Some contributions deal with explicit political party engagement by Dalit women. Manuela Ciotti examines women activist of the Bahujan Samaj Party in Lucknow, noting that unlike in the past, class had emerged as a key component in shaping their political agency. Hugo Gorringe points to the difficulties faced by women members of the Liberation Panther Party (Viduthalai Ciruthaigal Katchi or VCK), the largest Dalit party in Tamil Nadu. Because of the hyper-masculinity favoured by many male cadre, the cjoreography of party events allows male drunkenness and sexual harassment of women cadre, even as women activists are presented as “brazen hussies with lax sexual mores and an absence of propriety”.
Some of the most fascinating studies in the book are of largely female Christian conversions in Chennai, Tamil Nadu. The global rise of Pentecostalism as a religious movement attractive to the marginalised and oppressed has been noted in this column before (“Deras and evangelicals”, Frontline, 29 September 2017) but these examples from Tamil Nadu provide interesting new evidence on this phenomenon. Nathaniel Roberts argues that the extremely harsh conditions that Dalit women face in Chennai’s slums lead them to Pentecostal Christianity. Even though the slum churches do little to alter the basic realities of their existence, they offer some respite (and even some means of accepting) caste discrimination and uncaring or violent husbands, and hope for transcendence. Karin Kapadia’s study refers to women converts who are better off and therefore less radical, and who are more comprehensively able to reject their Dalit identity in their new religious identity as Pentecostals celebrating radical-egalitarian values. Both note the women-friendly norms of Pentecostal culture in these environs.

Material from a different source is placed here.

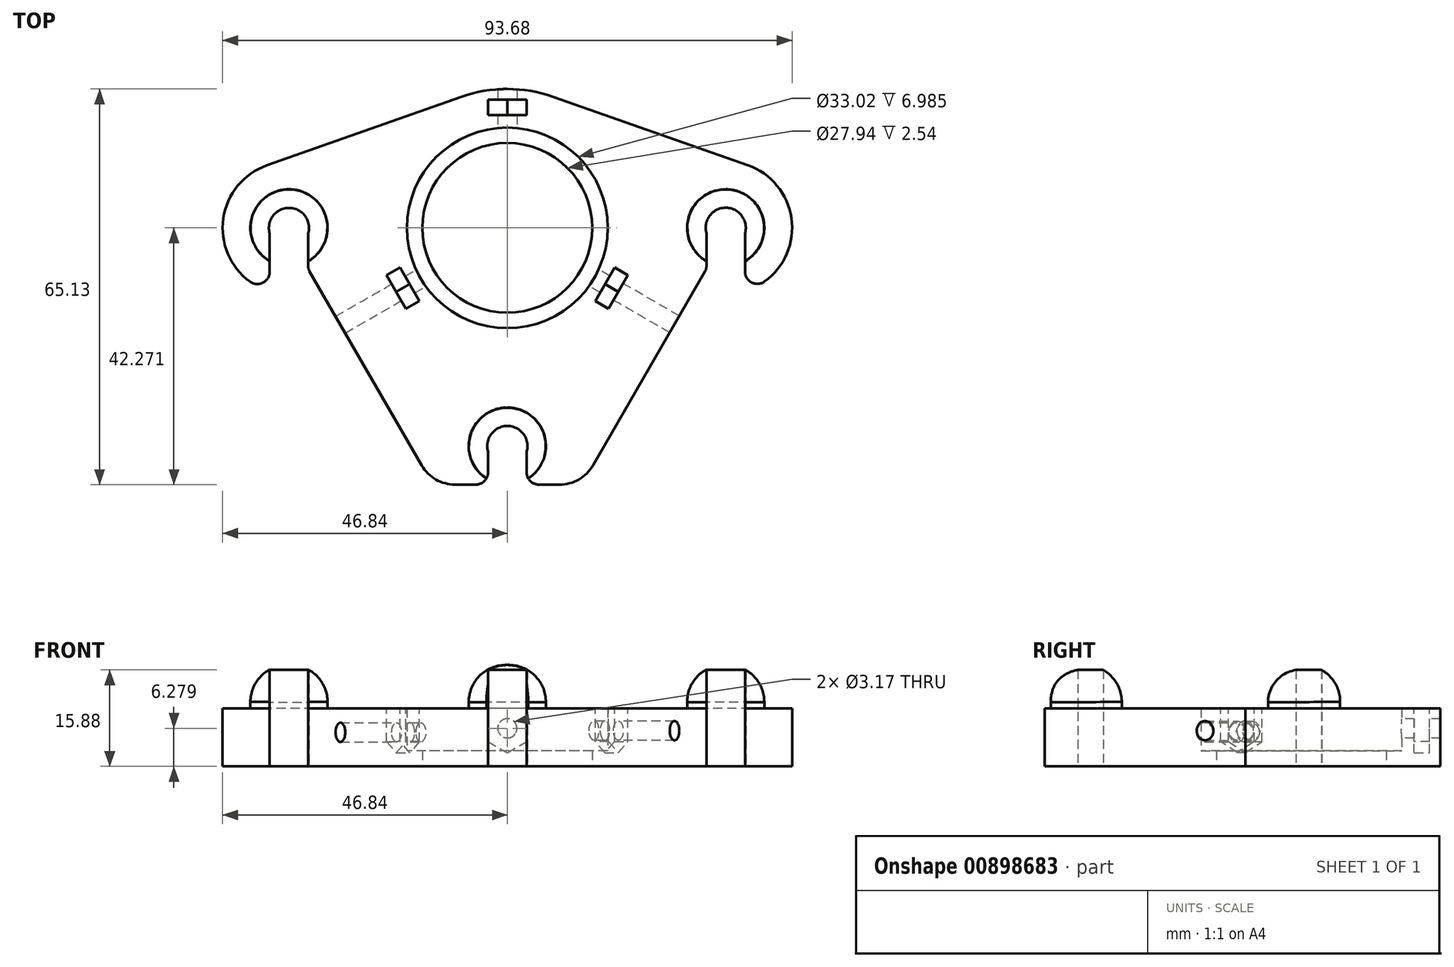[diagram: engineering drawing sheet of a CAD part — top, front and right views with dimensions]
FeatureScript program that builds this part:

This book as is much a call to feminists who have underplayed the huge significance of caste, as it is a challenge to patriarchal values and systems. In her Afterword, Uma Chakravarti draws on the work of Sharmila Rege to note that “all feminists need to reinvent themselves as Dalit feminists and also transform themselves into oppositional and collective subjects” (page 345). She quotes a powerful and persuasive call from Dalit women, from a 2002 pamphlet by the Alisamma Collective in Hyderabad, named after a survivor of the Karamchedu massacre of Dalits in Andhra Pradesh. “We ask you to rethink. We want you to acknowledge the political importance of the ‘difference’, i.e. the heterogeneity, that exists among the Indian female community. That you are made whereas we are mutilated. You are put on a pedestal, whereas we are thrown into the fields to work day and night. You were made satis, we were made harlots. Dear sisters, do not take this as an emotional, parochial supplication made by a few privileged Dalit women. Recognition of difference is fundamental to any democratic politics.” (page 347) All of us, no matter how sensitive and sensitised we may imagine ourselves to be, need to take serious note of this crucial point.